England’s top three have mixed fortunes in making Ashes case | Ali Martin

After the giddying excitement of the second day in St Lucia, one that produced 16 wickets and was headlined by an electric burst of genuine fast bowling from Mark Wood, came a slightly less helter-skelter third.

The DJ in the party stand tried to rouse the audience with an assortment of thorax-thumping tunes. But for much of the action this felt out of kilter, with Test cricket’s more natural rhythms to the fore as England tightened their grip on a game that is leaving a huge sense of “what if” regarding the two that came before.

Having climbed the mountain and secured the series with a Test to spare, the West Indies attack finally creaked. Keemo Paul departed early with a badly torn quad muscle and thereafter the burden became heavier for Shannon Gabriel, Kemar Roach and Alzarri Joseph, despite support from Roston Chase.

For England’s top three – Rory Burns, Keaton Jennings and Joe Denly – this represented not just their final outing on tour but, given a lead of 142 at the start of the day, a golden opportunity to meet Joe Root’s pre-match brief and make compelling cases for selection in this summer’s Ashes series.

With five and a half months before the one-off four-day Test against Ireland at Lord’s – England’s next and final outing in the format before taking on Australia from 1 August – it was bit of a throwaway line from Root.

The World Cup means there is plenty of county cricket to come before the next Test selection and, as Haseeb Hameed discovered in 2017, when the Champions Trophy created a similar delay and he struggled back at Lancashire, even a positive sign-off from a winter tour guarantees little.

Nevertheless England’s openers here in St Lucia, Burns and Jennings, require strong starts to the season and in the case of the latter a compelling one that is not simply about his volume of runs for the Red Rose.

Jennings, bowled off his thigh pad by Joseph after a 99-ball 23, swapped his usual swing of the bat for a wry smile and will doubtless feel unlucky to end his tour in such fashion. But in light of his struggle to play with much conviction up to this point, or indeed in any of his four innings in a seam-dominated series, England’s selectors will surely be looking not simply at his output but whether greater fluidity at the crease is discernible.

Burns, curiously, looks more the part despite his average after six Tests, 25, sitting a tick under his partner’s 25.19 from 17. His flick to square-leg off the first ball of the morning was tame but one can see a Test cricketer in there. The Surrey captain, perhaps conditioned by the demands of his county job, has shown little sign of being overawed by the step up and a pair of fine catches during Wood’s day-two wrecking job point to a clear mind. Provided he does not flatline from here Burns looks better placed to remain in situ.

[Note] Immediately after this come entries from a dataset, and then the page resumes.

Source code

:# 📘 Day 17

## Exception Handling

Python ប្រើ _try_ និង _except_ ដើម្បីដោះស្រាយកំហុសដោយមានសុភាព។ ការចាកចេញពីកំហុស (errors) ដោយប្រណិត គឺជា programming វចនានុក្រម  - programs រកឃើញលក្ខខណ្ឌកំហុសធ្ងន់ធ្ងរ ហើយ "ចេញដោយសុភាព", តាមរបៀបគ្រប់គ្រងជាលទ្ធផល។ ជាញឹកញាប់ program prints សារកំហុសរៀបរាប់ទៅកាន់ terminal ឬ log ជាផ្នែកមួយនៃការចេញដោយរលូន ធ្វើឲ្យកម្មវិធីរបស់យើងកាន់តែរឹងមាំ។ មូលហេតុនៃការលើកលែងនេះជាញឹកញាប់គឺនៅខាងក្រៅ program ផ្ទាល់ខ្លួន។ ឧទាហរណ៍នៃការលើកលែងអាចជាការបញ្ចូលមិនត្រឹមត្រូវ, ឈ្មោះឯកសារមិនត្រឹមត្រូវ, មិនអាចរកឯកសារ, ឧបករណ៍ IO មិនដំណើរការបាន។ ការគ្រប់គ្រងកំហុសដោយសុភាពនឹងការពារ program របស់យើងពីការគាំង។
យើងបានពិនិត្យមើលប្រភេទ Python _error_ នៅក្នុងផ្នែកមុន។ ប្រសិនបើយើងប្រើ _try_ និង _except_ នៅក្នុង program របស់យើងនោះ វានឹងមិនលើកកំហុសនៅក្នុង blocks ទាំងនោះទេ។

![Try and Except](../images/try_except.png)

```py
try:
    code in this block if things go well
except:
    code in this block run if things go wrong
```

All of which brings us to the more recently introduced Denly, who, after 20 in the first innings, produced an aesthetically pleasing – but numerically head-scratching – 69 from No 3. How this innings is viewed may well depend on who is viewing it.

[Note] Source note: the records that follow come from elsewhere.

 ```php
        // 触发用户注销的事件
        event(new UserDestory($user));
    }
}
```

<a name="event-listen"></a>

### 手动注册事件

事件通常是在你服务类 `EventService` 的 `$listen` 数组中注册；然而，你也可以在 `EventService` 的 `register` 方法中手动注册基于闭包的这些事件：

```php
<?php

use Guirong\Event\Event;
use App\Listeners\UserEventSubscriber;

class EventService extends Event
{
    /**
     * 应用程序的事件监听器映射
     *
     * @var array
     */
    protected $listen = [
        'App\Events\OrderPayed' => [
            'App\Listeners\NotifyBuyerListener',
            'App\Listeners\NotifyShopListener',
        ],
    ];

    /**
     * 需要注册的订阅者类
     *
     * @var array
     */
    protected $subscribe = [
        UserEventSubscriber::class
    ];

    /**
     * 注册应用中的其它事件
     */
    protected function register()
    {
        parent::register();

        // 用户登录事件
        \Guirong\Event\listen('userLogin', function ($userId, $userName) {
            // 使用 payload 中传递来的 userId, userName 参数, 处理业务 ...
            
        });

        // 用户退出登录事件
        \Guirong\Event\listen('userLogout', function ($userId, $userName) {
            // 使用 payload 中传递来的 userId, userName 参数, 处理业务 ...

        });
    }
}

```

Those who feel the 32-year-old has been over-promoted by his former Kent team-mate Ed Smith will point to an astonishing drop on 12 by Shimron Hetmyer at slip and a dismissal, under-edging Gabriel on the cut, that was loose both for the same shot striking fresh air the ball before and as the fast bowler was approaching a rest.

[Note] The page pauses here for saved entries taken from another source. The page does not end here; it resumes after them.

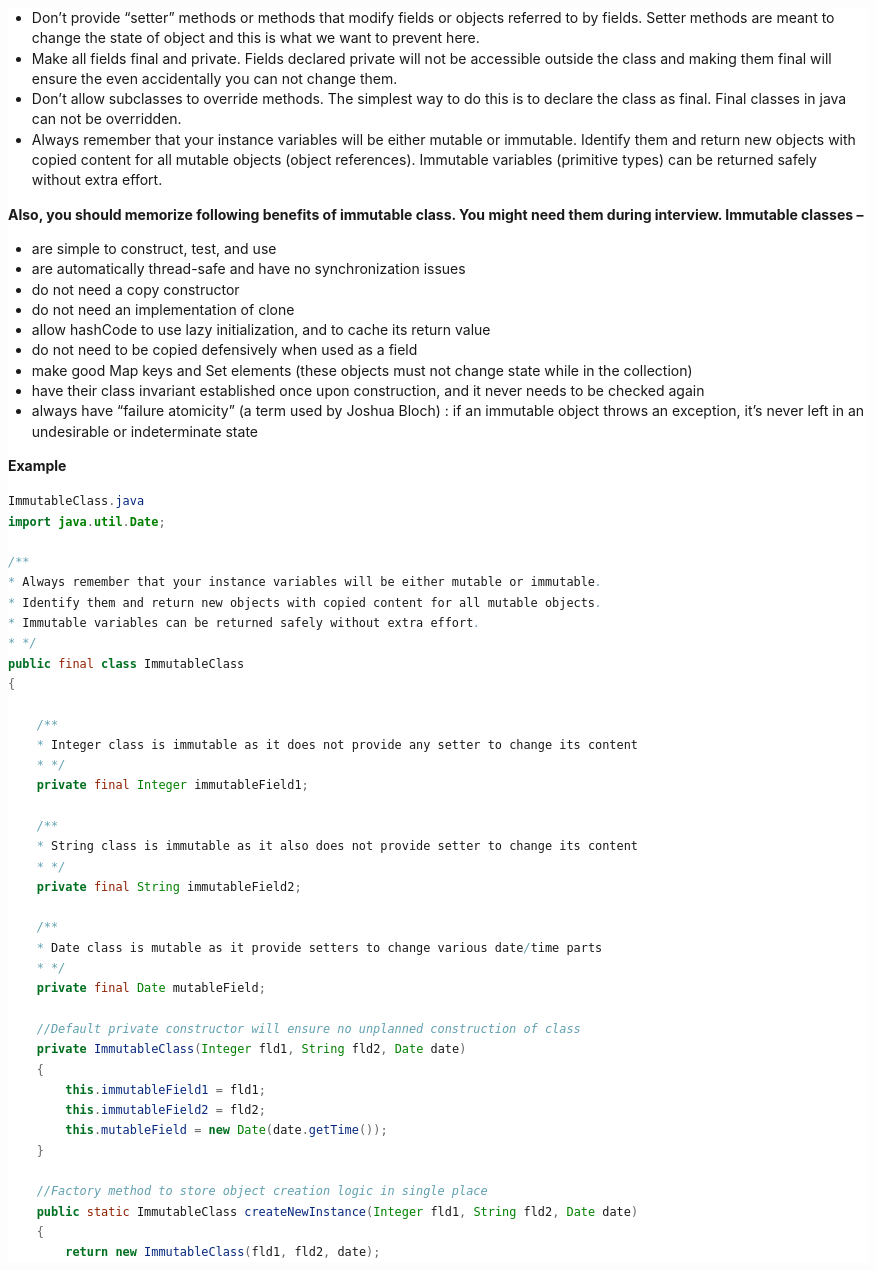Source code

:   * Don’t provide “setter” methods or methods that modify fields or objects referred to by fields. Setter methods are meant to change the state of object and this is what we want to prevent here.
  * Make all fields final and private. Fields declared private will not be accessible outside the class and making them final will ensure the even accidentally you can not change them.
  * Don’t allow subclasses to override methods. The simplest way to do this is to declare the class as final. Final classes in java can not be overridden.
  * Always remember that your instance variables will be either mutable or immutable. Identify them and return new objects with copied content for all mutable objects (object references). Immutable variables (primitive types) can be returned safely without extra effort.  

**Also, you should memorize following benefits of immutable class. You might need them during interview. Immutable classes –**

* are simple to construct, test, and use
* are automatically thread-safe and have no synchronization issues
* do not need a copy constructor
* do not need an implementation of clone
* allow hashCode to use lazy initialization, and to cache its return value
* do not need to be copied defensively when used as a field
* make good Map keys and Set elements (these objects must not change state while in the collection)
* have their class invariant established once upon construction, and it never needs to be checked again
* always have “failure atomicity” (a term used by Joshua Bloch) : if an immutable object throws an exception, it’s never left in an undesirable or indeterminate state

**Example**

```Java
ImmutableClass.java
import java.util.Date;
 
/**
* Always remember that your instance variables will be either mutable or immutable.
* Identify them and return new objects with copied content for all mutable objects.
* Immutable variables can be returned safely without extra effort.
* */
public final class ImmutableClass
{
 
    /**
    * Integer class is immutable as it does not provide any setter to change its content
    * */
    private final Integer immutableField1;
 
    /**
    * String class is immutable as it also does not provide setter to change its content
    * */
    private final String immutableField2;
 
    /**
    * Date class is mutable as it provide setters to change various date/time parts
    * */
    private final Date mutableField;
 
    //Default private constructor will ensure no unplanned construction of class
    private ImmutableClass(Integer fld1, String fld2, Date date)
    {
        this.immutableField1 = fld1;
        this.immutableField2 = fld2;
        this.mutableField = new Date(date.getTime());
    }
 
    //Factory method to store object creation logic in single place
    public static ImmutableClass createNewInstance(Integer fld1, String fld2, Date date)
    {
        return new ImmutableClass(fld1, fld2, date);
```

But during his two and a half hours at the crease Denly also threaded crisp drives, played some smart uppercuts and offered stout defence when the trio of West Indian quicks were at their freshest. On calling him up for Sri Lanka, Smith said he had a touch of class in his DNA and this was the first time in the whites of England it came through. Doing so with Root at the other end, in a stand of 74, was a bonus.

Unlike the two above him, however, Denly will have fewer opportunities next summer. Kent play 10 rounds of County Championship cricket before the Ireland Test but, having been signed up to the Indian Premier League, he will miss the first four. Should Denly make England’s World Cup squad – and he is in the ODI squad this tour – this could drop to zero and like his original call-up, he may require cross‑format form to count once more.